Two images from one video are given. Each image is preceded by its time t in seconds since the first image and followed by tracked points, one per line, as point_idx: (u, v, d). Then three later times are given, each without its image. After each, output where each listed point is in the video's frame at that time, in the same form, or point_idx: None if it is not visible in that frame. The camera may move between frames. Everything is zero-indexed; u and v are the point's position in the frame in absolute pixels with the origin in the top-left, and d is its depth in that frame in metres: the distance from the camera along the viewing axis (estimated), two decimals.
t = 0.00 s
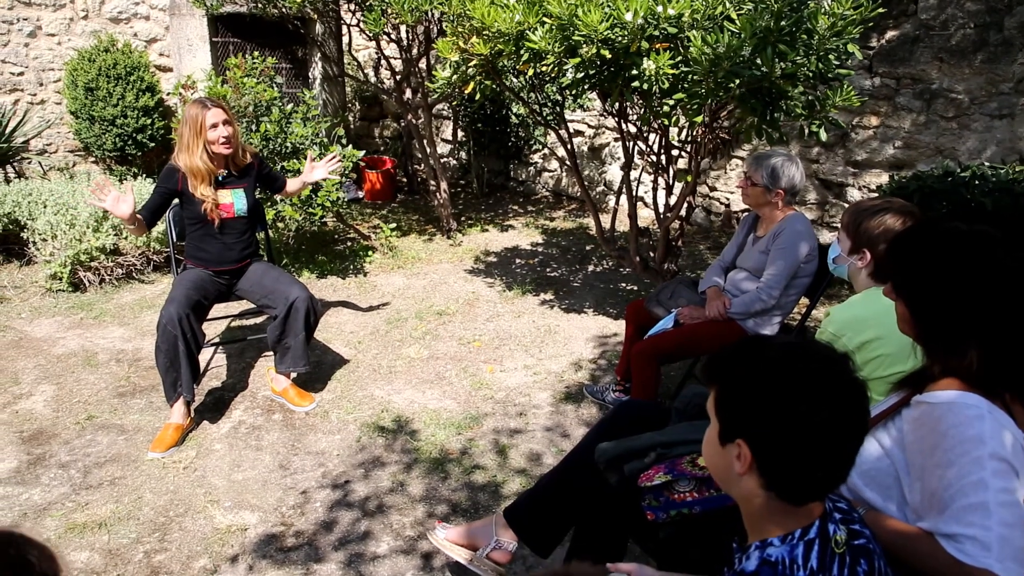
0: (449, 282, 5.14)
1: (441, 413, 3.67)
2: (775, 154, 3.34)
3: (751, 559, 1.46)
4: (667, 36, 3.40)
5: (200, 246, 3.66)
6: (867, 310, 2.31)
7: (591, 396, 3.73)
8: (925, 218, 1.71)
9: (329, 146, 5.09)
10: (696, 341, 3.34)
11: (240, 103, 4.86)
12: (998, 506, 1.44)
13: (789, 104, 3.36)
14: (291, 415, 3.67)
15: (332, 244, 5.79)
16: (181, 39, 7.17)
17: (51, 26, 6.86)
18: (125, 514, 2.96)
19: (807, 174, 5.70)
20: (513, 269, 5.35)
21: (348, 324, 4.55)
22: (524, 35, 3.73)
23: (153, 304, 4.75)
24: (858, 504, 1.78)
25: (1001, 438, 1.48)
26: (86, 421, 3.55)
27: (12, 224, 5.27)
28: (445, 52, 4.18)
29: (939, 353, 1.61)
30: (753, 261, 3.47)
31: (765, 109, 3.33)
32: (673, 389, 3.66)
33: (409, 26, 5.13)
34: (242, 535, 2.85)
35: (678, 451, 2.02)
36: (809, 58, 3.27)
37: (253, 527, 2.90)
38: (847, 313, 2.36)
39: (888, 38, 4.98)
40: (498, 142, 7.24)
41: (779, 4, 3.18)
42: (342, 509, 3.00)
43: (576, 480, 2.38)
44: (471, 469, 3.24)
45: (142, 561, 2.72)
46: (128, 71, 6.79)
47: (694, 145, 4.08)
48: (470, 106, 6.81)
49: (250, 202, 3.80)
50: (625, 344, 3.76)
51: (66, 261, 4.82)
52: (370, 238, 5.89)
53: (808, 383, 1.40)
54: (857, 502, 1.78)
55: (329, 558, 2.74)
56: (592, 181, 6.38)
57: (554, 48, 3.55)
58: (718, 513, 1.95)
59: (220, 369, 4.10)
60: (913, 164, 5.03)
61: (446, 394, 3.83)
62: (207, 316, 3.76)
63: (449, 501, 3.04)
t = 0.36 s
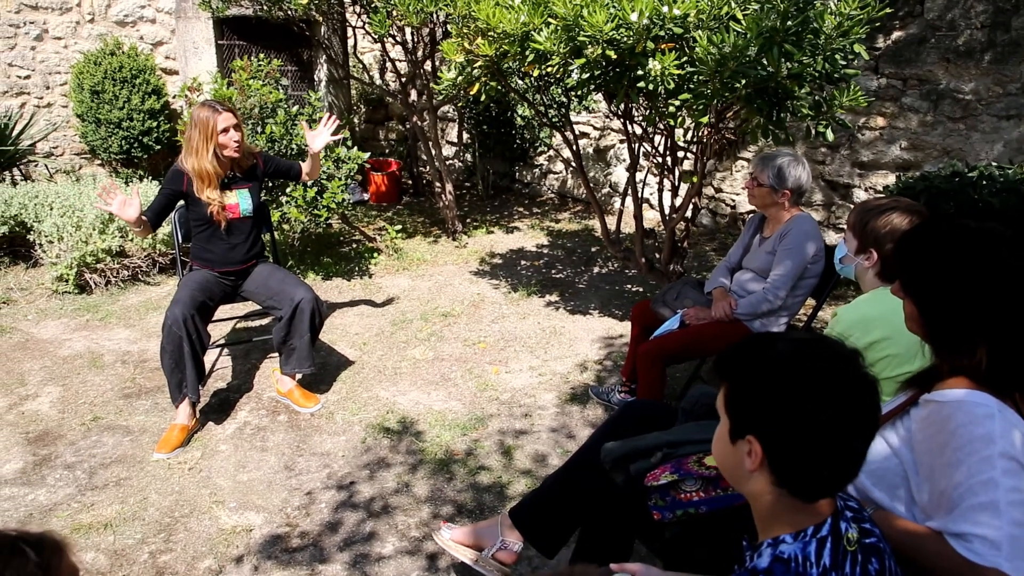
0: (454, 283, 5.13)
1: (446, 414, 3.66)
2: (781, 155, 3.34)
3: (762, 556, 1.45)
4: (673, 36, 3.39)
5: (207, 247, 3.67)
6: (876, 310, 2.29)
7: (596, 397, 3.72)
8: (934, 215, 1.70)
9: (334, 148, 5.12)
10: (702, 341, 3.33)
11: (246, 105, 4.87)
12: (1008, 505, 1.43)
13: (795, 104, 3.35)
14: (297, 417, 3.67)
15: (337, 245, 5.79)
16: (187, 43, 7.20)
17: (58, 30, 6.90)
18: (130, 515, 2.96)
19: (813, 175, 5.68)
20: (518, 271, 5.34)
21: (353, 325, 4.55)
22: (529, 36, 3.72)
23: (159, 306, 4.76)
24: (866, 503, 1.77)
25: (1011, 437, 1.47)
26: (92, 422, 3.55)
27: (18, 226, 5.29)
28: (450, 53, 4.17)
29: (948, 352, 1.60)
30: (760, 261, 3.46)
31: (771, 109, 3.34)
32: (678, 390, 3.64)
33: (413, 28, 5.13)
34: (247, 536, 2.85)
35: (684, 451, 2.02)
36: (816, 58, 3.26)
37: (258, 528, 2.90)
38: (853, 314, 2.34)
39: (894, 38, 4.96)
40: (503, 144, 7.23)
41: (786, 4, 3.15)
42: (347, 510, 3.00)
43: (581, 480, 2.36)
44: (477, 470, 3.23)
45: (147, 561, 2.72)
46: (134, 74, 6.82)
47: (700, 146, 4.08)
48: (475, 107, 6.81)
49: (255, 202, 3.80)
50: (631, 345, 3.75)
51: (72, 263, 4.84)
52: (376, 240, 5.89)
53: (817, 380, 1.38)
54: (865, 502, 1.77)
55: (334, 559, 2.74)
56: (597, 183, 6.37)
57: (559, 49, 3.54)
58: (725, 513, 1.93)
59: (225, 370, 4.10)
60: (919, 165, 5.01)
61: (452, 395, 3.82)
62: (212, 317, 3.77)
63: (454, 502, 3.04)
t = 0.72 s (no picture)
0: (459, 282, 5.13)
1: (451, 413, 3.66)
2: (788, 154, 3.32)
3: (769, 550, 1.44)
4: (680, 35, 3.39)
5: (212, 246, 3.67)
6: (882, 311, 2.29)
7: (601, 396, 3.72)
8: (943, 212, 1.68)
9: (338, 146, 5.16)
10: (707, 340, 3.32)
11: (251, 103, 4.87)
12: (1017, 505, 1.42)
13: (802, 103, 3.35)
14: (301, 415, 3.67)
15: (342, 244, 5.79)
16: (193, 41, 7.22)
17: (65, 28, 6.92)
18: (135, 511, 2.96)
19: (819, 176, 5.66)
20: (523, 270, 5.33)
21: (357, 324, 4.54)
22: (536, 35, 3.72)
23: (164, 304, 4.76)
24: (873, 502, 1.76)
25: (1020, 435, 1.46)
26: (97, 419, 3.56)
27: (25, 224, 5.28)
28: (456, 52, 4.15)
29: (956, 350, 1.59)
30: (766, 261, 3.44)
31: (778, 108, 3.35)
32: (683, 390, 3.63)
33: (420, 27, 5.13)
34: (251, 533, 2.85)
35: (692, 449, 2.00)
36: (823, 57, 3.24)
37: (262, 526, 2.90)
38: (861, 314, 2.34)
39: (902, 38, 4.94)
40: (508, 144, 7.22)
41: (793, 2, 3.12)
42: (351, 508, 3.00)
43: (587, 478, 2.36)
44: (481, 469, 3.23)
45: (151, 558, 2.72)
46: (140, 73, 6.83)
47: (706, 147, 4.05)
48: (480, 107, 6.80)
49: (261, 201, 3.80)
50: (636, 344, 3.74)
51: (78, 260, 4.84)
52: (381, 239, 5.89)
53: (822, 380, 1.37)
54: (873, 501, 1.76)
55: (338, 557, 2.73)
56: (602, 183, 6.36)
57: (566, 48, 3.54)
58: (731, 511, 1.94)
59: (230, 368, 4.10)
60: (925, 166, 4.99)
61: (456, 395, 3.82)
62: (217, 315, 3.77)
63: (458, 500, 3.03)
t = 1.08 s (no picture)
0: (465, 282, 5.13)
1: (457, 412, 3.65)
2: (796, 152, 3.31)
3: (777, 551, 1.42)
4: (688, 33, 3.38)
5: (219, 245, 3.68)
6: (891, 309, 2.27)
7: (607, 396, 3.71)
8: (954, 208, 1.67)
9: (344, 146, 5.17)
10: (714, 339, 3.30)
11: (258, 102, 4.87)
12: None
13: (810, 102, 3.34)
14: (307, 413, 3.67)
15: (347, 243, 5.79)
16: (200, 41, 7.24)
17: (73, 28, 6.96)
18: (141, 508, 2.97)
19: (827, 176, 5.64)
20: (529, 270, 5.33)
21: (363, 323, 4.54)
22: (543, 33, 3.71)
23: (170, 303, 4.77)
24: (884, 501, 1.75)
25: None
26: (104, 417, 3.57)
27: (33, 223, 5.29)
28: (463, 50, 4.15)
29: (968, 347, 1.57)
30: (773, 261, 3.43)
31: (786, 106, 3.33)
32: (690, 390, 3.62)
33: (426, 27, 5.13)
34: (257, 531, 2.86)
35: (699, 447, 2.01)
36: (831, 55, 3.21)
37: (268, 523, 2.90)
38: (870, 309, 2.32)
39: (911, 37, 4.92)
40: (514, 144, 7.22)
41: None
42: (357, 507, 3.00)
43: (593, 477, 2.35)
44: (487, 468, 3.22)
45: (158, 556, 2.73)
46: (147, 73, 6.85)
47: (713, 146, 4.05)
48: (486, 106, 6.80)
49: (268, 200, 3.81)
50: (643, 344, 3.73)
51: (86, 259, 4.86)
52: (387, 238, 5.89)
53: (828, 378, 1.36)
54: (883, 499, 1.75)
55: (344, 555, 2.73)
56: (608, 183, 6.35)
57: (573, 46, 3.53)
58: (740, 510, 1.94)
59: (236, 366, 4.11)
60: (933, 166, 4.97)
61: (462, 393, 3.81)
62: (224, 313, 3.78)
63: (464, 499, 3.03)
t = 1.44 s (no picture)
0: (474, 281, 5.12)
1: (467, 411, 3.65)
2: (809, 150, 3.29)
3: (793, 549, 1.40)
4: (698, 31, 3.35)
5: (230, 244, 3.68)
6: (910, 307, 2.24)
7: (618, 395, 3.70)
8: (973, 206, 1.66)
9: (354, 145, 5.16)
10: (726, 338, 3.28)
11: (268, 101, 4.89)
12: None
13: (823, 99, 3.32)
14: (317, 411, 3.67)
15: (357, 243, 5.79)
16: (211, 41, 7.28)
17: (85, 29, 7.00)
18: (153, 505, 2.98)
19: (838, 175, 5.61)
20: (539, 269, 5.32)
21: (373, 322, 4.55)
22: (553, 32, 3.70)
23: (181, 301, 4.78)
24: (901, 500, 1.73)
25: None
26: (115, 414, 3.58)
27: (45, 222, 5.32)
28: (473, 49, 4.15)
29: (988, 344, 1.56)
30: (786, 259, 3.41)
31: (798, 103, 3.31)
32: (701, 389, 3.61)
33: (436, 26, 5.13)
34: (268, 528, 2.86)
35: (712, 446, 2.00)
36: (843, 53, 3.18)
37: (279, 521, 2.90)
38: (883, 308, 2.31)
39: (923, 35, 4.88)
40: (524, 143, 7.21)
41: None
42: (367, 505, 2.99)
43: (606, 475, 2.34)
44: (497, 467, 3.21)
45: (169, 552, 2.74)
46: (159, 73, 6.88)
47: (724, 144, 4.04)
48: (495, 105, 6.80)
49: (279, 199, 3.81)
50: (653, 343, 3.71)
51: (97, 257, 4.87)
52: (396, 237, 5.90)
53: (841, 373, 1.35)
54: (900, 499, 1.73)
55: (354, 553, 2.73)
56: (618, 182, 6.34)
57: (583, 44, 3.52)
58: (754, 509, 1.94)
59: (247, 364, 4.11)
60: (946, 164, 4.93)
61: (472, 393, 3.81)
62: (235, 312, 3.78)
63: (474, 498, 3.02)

• • • •

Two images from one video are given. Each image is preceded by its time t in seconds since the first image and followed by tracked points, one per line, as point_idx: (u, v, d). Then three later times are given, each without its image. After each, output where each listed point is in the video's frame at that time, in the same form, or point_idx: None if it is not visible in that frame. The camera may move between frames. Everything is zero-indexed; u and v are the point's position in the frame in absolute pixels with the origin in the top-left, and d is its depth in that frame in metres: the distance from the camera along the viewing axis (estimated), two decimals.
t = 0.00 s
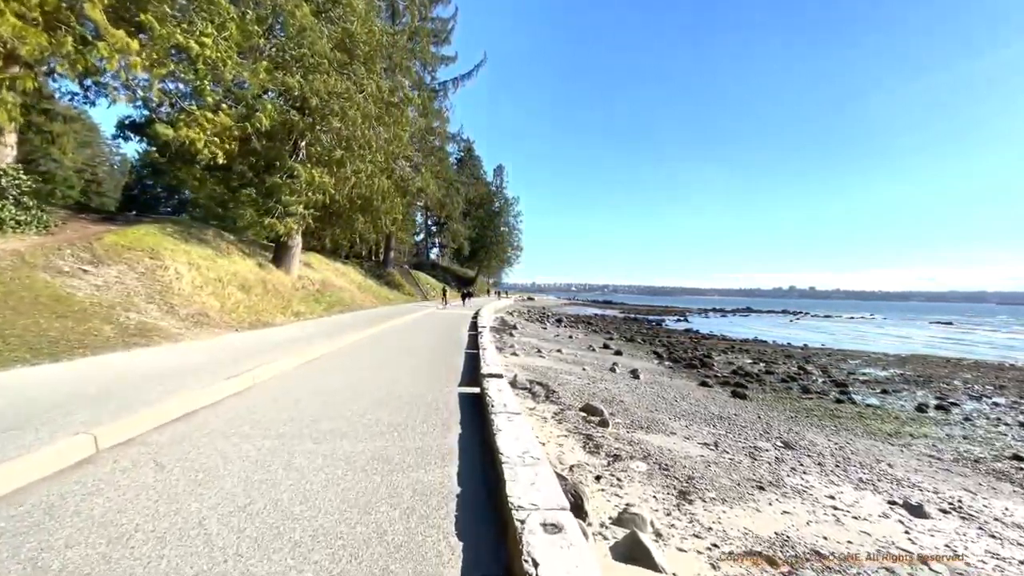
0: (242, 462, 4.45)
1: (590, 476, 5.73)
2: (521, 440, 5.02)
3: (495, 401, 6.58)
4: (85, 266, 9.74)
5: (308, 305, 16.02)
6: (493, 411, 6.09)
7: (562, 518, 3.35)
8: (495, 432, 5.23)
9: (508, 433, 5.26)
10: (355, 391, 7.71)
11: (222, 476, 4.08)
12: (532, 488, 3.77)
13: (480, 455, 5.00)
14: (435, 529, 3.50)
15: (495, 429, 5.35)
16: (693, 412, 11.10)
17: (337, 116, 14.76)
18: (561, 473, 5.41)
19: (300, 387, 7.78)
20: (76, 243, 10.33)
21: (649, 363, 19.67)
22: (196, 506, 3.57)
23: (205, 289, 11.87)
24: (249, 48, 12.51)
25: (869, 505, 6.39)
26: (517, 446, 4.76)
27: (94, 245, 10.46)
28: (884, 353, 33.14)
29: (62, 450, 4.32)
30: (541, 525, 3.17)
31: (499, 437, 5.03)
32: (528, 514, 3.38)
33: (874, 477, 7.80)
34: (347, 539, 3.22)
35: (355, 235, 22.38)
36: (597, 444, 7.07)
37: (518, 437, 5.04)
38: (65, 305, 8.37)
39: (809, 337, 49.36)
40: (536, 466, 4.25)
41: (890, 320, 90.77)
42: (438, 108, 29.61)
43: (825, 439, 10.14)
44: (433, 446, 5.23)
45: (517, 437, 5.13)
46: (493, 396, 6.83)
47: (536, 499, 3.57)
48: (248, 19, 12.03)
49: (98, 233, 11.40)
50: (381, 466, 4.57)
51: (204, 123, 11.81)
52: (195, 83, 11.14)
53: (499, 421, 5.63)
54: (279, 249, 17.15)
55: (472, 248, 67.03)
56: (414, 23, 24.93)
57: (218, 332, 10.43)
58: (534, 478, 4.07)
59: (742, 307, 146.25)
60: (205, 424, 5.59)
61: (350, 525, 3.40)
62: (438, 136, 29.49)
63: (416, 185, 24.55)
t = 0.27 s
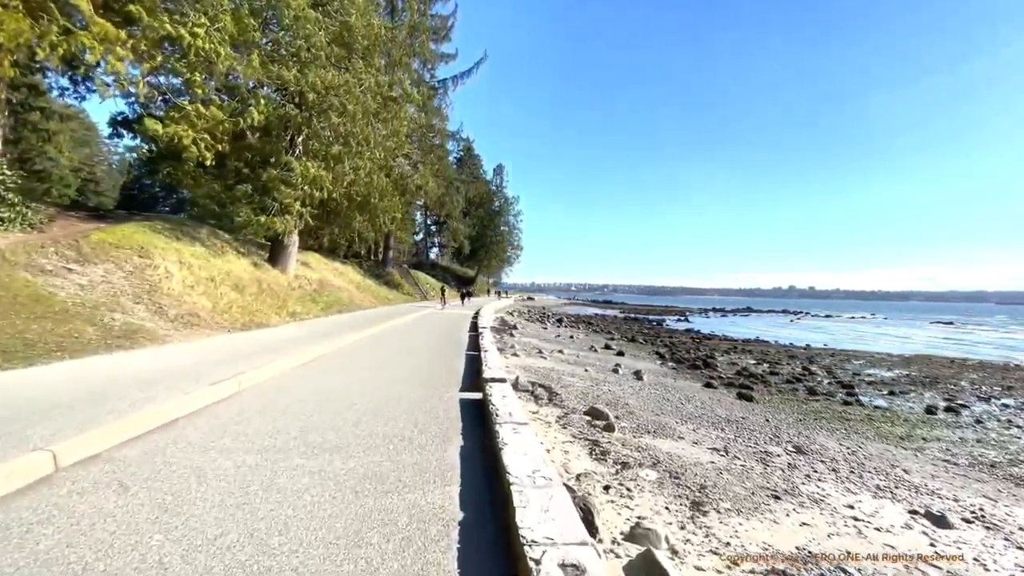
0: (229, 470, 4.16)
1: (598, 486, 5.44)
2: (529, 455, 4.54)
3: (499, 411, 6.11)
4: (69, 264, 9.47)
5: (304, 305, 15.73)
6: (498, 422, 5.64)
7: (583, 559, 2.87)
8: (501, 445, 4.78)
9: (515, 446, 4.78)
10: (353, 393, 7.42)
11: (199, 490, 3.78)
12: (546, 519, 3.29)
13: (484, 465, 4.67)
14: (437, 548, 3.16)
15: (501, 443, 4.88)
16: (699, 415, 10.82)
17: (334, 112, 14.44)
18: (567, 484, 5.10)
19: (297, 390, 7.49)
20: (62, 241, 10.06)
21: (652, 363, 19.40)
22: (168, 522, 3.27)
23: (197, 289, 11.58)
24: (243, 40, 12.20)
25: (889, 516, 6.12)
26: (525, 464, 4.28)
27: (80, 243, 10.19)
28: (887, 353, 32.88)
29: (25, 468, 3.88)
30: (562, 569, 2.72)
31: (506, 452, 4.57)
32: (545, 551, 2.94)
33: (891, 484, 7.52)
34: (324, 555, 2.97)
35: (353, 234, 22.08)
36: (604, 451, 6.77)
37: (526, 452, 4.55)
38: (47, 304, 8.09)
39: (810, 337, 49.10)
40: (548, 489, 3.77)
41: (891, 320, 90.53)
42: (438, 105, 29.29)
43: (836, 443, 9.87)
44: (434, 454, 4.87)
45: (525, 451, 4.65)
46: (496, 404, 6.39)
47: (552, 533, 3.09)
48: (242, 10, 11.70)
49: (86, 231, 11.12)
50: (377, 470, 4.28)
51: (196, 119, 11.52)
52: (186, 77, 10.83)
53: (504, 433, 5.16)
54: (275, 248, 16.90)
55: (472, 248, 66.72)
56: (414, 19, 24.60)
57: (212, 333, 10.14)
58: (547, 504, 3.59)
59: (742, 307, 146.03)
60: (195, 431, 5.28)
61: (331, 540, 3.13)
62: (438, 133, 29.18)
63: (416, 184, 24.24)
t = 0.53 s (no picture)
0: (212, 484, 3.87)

• • • •

» **DIRECTIONS**
Your answer should consist of the lines above between those holding "50: (381, 466, 4.57)" and "0: (212, 484, 3.87)", inclusive, reproduced word for word and without pictures.

» **TASK RESPONSE**
50: (381, 466, 4.57)
51: (204, 123, 11.81)
52: (195, 83, 11.14)
53: (499, 421, 5.63)
54: (279, 249, 17.15)
55: (472, 248, 67.03)
56: (414, 23, 24.93)
57: (218, 332, 10.43)
58: (534, 478, 4.07)
59: (742, 307, 146.25)
60: (205, 424, 5.59)
61: (350, 525, 3.40)
62: (438, 136, 29.49)
63: (416, 185, 24.55)
t = 0.27 s
0: (229, 470, 4.16)
1: (598, 486, 5.44)
2: (529, 455, 4.54)
3: (499, 411, 6.11)
4: (69, 264, 9.47)
5: (304, 305, 15.73)
6: (498, 422, 5.64)
7: (583, 559, 2.87)
8: (501, 445, 4.78)
9: (515, 446, 4.78)
10: (353, 393, 7.42)
11: (199, 490, 3.78)
12: (546, 519, 3.29)
13: (484, 465, 4.67)
14: (437, 548, 3.16)
15: (501, 443, 4.88)
16: (699, 415, 10.82)
17: (334, 112, 14.44)
18: (567, 484, 5.10)
19: (297, 390, 7.49)
20: (62, 241, 10.06)
21: (652, 363, 19.40)
22: (168, 522, 3.27)
23: (197, 289, 11.58)
24: (243, 40, 12.20)
25: (889, 516, 6.12)
26: (525, 464, 4.28)
27: (80, 243, 10.19)
28: (887, 353, 32.88)
29: (25, 468, 3.88)
30: (562, 569, 2.72)
31: (506, 452, 4.57)
32: (545, 551, 2.94)
33: (891, 484, 7.52)
34: (324, 555, 2.97)
35: (353, 234, 22.08)
36: (604, 451, 6.77)
37: (526, 452, 4.55)
38: (47, 304, 8.09)
39: (810, 337, 49.10)
40: (548, 489, 3.77)
41: (891, 320, 90.53)
42: (438, 105, 29.29)
43: (836, 443, 9.87)
44: (434, 454, 4.87)
45: (525, 451, 4.65)
46: (496, 404, 6.39)
47: (552, 533, 3.09)
48: (242, 10, 11.70)
49: (86, 231, 11.12)
50: (377, 470, 4.28)
51: (196, 119, 11.52)
52: (186, 77, 10.83)
53: (504, 433, 5.16)
54: (275, 248, 16.90)
55: (472, 248, 66.72)
56: (414, 19, 24.60)
57: (212, 333, 10.14)
58: (547, 504, 3.59)
59: (742, 307, 146.03)
60: (195, 431, 5.28)
61: (331, 540, 3.13)
62: (438, 133, 29.18)
63: (416, 184, 24.24)
t = 0.53 s (no picture)
0: (212, 484, 3.87)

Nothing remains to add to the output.